Short task 1 = In the Saved entries rows, reproduce the stretch from the start of the rows through the line containing "57: (507, 314)", substituting "upper-left" for "top-left" and leaving everything else unchanged.

Selected passage =
Software quality is a challenge. As a software developer, you have to make sure that your code is going to run in all sort of unexpected situations, but still it has to work. Plenty of methods, tools and processes are available to improve quality. Lokad makes an intensive usage of those.

But there is another aspect, it’s the perceived quality: the user’s opinion depends on many (many) purely subjective aspects of your product. For B2C, product design and aesthetic are probably among the top factors in perceived quality (think iPod).

So far, so good, as a product developer, it simply means that you need to invest a certain amount of efforts in your product design. But what happens when perceived quality conflicts actual quality? (think to the devil’s method to change your iPod battery).

In the case of Lokad, where we are delivering time-series forecasts, the situation is even more complicated because statistical forecasting is just so not intuitive.

For example, we have many customers who actually try out a couple of points to see what they get. Yet, this is really not the way to go to evaluate Lokad. The right way involves a proper training dataset and a testing dataset of your own actual business data (plus many other considerations, but it’s beyond the scope of this post).

Unfortunately, for us, many customers are judging Lokad on the forecast they get after entering a dozen of points generated by some function like Cos(x) or Sin(x). Actually, it would be possible to hard-code a few heuristics in Lokad just to detect those attempts (and their underlying mathematical functions). But, by doing so those heuristics would actually decrease the overall accuracy for the users having real business data in their accounts.

Then, we have another issue: our forecasts are not exactly real time. You can retrieve your forecasts any time, but if you retrieve your forecasts 0.1s after finishing the upload of your data (through our Web Services API), Lokad won’t have had the time to try complex/advanced statistical models. As a result, you will get real-time but naive forecasts.

Lokad does its best to provide an end-to-end forecasting service, but to some extend it can’t escape the Law of Leaky Abstraction: in order to make the most of Lokad, one needs to understand, at least little, how statistical forecasting works and how the constraints are handled by Lokad.

(Saved entries)
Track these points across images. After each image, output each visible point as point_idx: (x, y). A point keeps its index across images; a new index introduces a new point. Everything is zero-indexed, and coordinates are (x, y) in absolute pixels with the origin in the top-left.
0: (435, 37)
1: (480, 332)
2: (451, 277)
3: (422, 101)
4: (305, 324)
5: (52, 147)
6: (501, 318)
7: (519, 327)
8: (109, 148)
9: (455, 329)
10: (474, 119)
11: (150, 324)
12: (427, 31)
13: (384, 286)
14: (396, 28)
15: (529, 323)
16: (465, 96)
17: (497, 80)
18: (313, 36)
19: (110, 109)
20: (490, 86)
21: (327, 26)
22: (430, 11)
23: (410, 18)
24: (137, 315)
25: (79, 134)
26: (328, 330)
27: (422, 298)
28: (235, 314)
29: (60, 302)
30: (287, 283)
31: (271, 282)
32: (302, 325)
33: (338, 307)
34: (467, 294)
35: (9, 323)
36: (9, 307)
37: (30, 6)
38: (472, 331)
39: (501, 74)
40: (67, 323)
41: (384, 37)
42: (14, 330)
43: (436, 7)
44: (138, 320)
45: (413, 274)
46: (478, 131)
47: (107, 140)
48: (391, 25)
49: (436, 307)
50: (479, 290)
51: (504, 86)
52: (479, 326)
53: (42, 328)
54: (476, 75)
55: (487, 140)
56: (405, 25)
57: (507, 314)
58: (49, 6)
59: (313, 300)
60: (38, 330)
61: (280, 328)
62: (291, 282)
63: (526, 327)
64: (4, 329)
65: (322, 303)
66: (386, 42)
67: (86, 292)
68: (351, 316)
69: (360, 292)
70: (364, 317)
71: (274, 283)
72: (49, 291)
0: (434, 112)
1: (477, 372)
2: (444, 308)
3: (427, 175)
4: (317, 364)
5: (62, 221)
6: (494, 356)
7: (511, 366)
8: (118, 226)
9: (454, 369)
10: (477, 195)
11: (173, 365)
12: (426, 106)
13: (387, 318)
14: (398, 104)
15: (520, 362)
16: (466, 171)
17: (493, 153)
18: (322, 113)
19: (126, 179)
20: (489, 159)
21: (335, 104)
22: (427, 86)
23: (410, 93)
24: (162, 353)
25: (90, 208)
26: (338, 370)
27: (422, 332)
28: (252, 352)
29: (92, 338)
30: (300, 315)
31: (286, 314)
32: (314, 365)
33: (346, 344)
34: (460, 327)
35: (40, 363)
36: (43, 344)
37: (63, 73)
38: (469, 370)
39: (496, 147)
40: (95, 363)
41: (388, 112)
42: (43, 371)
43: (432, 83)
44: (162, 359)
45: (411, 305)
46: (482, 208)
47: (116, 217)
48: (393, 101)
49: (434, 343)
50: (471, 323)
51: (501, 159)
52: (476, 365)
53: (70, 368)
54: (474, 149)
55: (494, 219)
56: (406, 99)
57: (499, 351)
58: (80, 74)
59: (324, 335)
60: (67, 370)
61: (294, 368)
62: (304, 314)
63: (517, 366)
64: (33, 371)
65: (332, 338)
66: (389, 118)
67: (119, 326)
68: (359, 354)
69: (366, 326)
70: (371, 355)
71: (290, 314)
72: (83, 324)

Short task 2 = List every remark enclosed in parentheses in the passage on Lokad's forecast quality.

Exercise result 1 =
Track these points across images. After each image, output each visible point as point_idx: (x, y). A point keeps its index across images; a new index introduces a new point. Everything is zero-indexed, and coordinates are (x, y) in absolute pixels with the origin in the upper-left.
0: (435, 37)
1: (480, 332)
2: (451, 277)
3: (422, 101)
4: (305, 324)
5: (52, 147)
6: (501, 318)
7: (519, 327)
8: (109, 148)
9: (455, 329)
10: (474, 119)
11: (150, 324)
12: (427, 31)
13: (384, 286)
14: (396, 28)
15: (529, 323)
16: (465, 96)
17: (497, 80)
18: (313, 36)
19: (110, 109)
20: (490, 86)
21: (327, 26)
22: (430, 11)
23: (410, 18)
24: (137, 315)
25: (79, 134)
26: (328, 330)
27: (422, 298)
28: (235, 314)
29: (60, 302)
30: (287, 283)
31: (271, 282)
32: (302, 325)
33: (338, 307)
34: (467, 294)
35: (9, 323)
36: (9, 307)
37: (30, 6)
38: (472, 331)
39: (501, 74)
40: (67, 323)
41: (384, 37)
42: (14, 330)
43: (436, 7)
44: (138, 320)
45: (413, 274)
46: (478, 131)
47: (107, 140)
48: (391, 25)
49: (436, 307)
50: (479, 290)
51: (504, 86)
52: (479, 326)
53: (42, 328)
54: (476, 75)
55: (487, 140)
56: (405, 25)
57: (507, 314)

Exercise result 2 =
(many)
(think iPod)
(think to the devil’s method to change your iPod battery)
(plus many other considerations, but it’s beyond the scope of this post)
(and their underlying mathematical functions)
(through our Web Services API)